*WORK TO COMPLETE*
All entries need to be written out again exactly, without their pictures.

*TASK INPUTS*
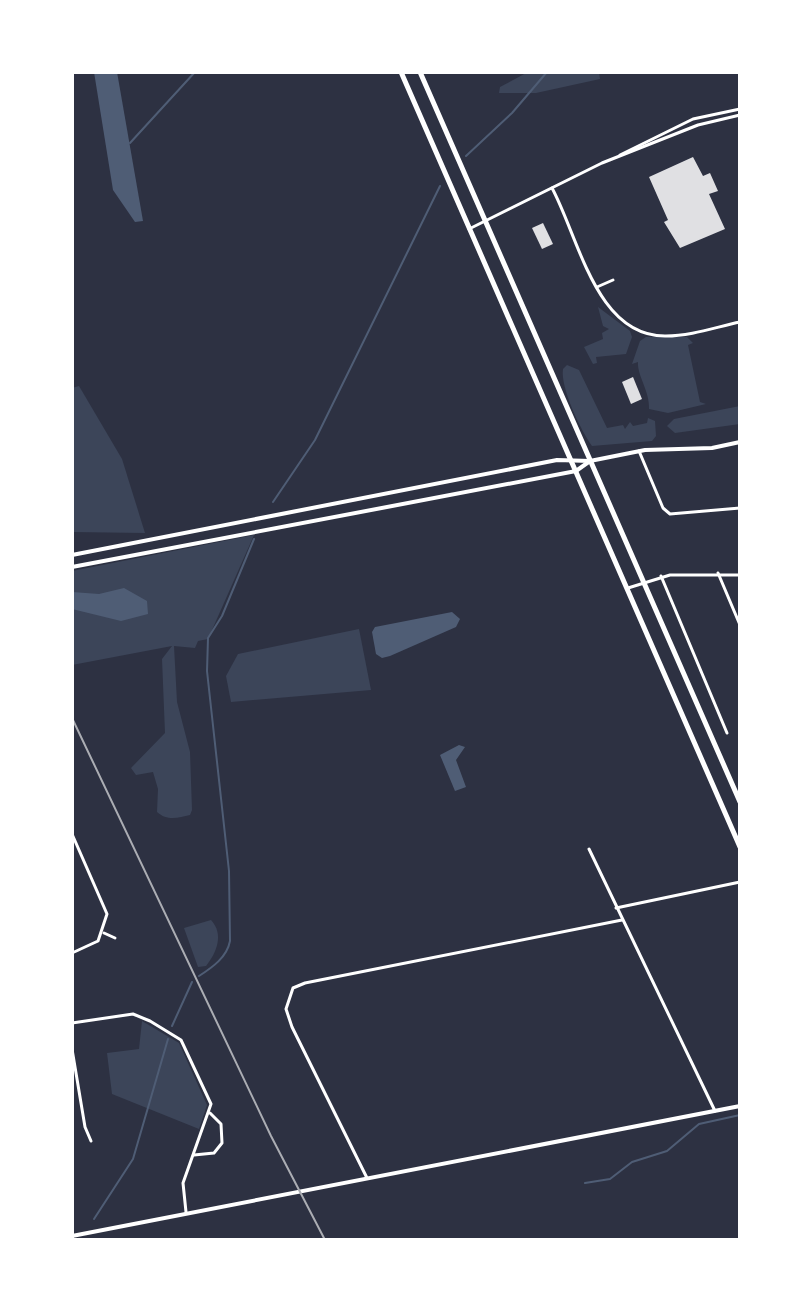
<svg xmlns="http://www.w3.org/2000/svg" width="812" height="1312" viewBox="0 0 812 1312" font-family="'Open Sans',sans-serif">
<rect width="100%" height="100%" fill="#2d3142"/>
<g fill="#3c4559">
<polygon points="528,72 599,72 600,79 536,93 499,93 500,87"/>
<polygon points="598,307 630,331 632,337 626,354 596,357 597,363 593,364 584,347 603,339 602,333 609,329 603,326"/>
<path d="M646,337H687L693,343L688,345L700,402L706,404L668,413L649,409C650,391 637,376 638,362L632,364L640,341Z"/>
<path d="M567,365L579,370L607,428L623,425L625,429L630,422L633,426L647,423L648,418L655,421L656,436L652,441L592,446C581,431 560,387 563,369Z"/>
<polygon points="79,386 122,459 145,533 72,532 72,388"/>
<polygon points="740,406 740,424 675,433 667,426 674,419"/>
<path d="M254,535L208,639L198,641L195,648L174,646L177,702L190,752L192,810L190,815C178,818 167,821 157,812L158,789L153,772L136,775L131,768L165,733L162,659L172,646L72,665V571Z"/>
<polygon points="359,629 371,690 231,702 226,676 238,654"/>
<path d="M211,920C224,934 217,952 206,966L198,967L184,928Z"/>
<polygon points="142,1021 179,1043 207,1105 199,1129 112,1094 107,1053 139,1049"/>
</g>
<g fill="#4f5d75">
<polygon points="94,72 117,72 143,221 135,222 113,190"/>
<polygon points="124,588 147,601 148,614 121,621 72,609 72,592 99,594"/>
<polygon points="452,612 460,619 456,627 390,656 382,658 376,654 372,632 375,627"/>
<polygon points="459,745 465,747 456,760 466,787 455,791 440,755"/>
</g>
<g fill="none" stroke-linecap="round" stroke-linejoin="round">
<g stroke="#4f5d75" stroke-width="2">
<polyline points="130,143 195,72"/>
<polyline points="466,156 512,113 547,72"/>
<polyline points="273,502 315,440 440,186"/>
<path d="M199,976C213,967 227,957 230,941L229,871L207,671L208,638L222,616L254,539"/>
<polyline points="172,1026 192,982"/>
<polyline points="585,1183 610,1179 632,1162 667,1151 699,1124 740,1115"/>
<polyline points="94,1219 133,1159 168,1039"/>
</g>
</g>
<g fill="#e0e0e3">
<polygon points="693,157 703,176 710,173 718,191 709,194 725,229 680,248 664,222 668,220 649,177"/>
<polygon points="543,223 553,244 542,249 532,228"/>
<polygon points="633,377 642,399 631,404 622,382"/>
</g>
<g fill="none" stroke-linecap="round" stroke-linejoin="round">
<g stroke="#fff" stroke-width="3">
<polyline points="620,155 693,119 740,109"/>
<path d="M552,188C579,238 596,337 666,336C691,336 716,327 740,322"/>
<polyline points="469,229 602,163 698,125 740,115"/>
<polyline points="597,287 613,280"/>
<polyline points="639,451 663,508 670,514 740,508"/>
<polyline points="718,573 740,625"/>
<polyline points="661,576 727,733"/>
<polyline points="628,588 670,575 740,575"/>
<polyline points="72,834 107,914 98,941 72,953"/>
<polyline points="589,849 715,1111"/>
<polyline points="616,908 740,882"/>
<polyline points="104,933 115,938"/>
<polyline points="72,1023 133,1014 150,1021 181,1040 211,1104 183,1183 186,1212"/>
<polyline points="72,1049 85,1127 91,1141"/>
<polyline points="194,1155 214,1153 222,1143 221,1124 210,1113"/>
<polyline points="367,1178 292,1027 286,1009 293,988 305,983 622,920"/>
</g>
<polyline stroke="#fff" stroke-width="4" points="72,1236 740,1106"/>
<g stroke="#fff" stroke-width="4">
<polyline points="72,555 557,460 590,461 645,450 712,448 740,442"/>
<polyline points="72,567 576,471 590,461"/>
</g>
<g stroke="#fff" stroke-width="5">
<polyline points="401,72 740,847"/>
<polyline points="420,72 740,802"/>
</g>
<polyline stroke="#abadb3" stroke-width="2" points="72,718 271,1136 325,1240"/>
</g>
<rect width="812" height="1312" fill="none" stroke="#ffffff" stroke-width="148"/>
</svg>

*EXPECTED ANSWER*
<svg xmlns="http://www.w3.org/2000/svg" width="812" height="1312" viewBox="0 0 812 1312" font-family="'Open Sans',sans-serif">
<rect width="100%" height="100%" fill="#2d3142"/>
<g fill="#3c4559">
<polygon points="528,72 599,72 600,79 536,93 499,93 500,87"/>
<polygon points="598,307 630,331 632,337 626,354 596,357 597,363 593,364 584,347 603,339 602,333 609,329 603,326"/>
<path d="M646,337H687L693,343L688,345L700,402L706,404L668,413L649,409C650,391 637,376 638,362L632,364L640,341Z"/>
<path d="M567,365L579,370L607,428L623,425L625,429L630,422L633,426L647,423L648,418L655,421L656,436L652,441L592,446C581,431 560,387 563,369Z"/>
<polygon points="79,386 122,459 145,533 72,532 72,388"/>
<polygon points="740,406 740,424 675,433 667,426 674,419"/>
<path d="M254,535L208,639L198,641L195,648L174,646L177,702L190,752L192,810L190,815C178,818 167,821 157,812L158,789L153,772L136,775L131,768L165,733L162,659L172,646L72,665V571Z"/>
<polygon points="359,629 371,690 231,702 226,676 238,654"/>
<path d="M211,920C224,934 217,952 206,966L198,967L184,928Z"/>
<polygon points="142,1021 179,1043 207,1105 199,1129 112,1094 107,1053 139,1049"/>
</g>
<g fill="#4f5d75">
<polygon points="94,72 117,72 143,221 135,222 113,190"/>
<polygon points="124,588 147,601 148,614 121,621 72,609 72,592 99,594"/>
<polygon points="452,612 460,619 456,627 390,656 382,658 376,654 372,632 375,627"/>
<polygon points="459,745 465,747 456,760 466,787 455,791 440,755"/>
</g>
<g fill="none" stroke-linecap="round" stroke-linejoin="round">
<g stroke="#4f5d75" stroke-width="2">
<polyline points="130,143 195,72"/>
<polyline points="466,156 512,113 547,72"/>
<polyline points="273,502 315,440 440,186"/>
<path d="M199,976C213,967 227,957 230,941L229,871L207,671L208,638L222,616L254,539"/>
<polyline points="172,1026 192,982"/>
<polyline points="585,1183 610,1179 632,1162 667,1151 699,1124 740,1115"/>
<polyline points="94,1219 133,1159 168,1039"/>
</g>
</g>
<g fill="#e0e0e3">
<polygon points="693,157 703,176 710,173 718,191 709,194 725,229 680,248 664,222 668,220 649,177"/>
<polygon points="543,223 553,244 542,249 532,228"/>
<polygon points="633,377 642,399 631,404 622,382"/>
</g>
<g fill="none" stroke-linecap="round" stroke-linejoin="round">
<g stroke="#fff" stroke-width="3">
<polyline points="620,155 693,119 740,109"/>
<path d="M552,188C579,238 596,337 666,336C691,336 716,327 740,322"/>
<polyline points="469,229 602,163 698,125 740,115"/>
<polyline points="597,287 613,280"/>
<polyline points="639,451 663,508 670,514 740,508"/>
<polyline points="718,573 740,625"/>
<polyline points="661,576 727,733"/>
<polyline points="628,588 670,575 740,575"/>
<polyline points="72,834 107,914 98,941 72,953"/>
<polyline points="589,849 715,1111"/>
<polyline points="616,908 740,882"/>
<polyline points="104,933 115,938"/>
<polyline points="72,1023 133,1014 150,1021 181,1040 211,1104 183,1183 186,1212"/>
<polyline points="72,1049 85,1127 91,1141"/>
<polyline points="194,1155 214,1153 222,1143 221,1124 210,1113"/>
<polyline points="367,1178 292,1027 286,1009 293,988 305,983 622,920"/>
</g>
<polyline stroke="#fff" stroke-width="4" points="72,1236 740,1106"/>
<g stroke="#fff" stroke-width="4">
<polyline points="72,555 557,460 590,461 645,450 712,448 740,442"/>
<polyline points="72,567 576,471 590,461"/>
</g>
<g stroke="#fff" stroke-width="5">
<polyline points="401,72 740,847"/>
<polyline points="420,72 740,802"/>
</g>
<polyline stroke="#abadb3" stroke-width="2" points="72,718 271,1136 325,1240"/>
</g>
<rect width="812" height="1312" fill="none" stroke="#ffffff" stroke-width="148"/>
</svg>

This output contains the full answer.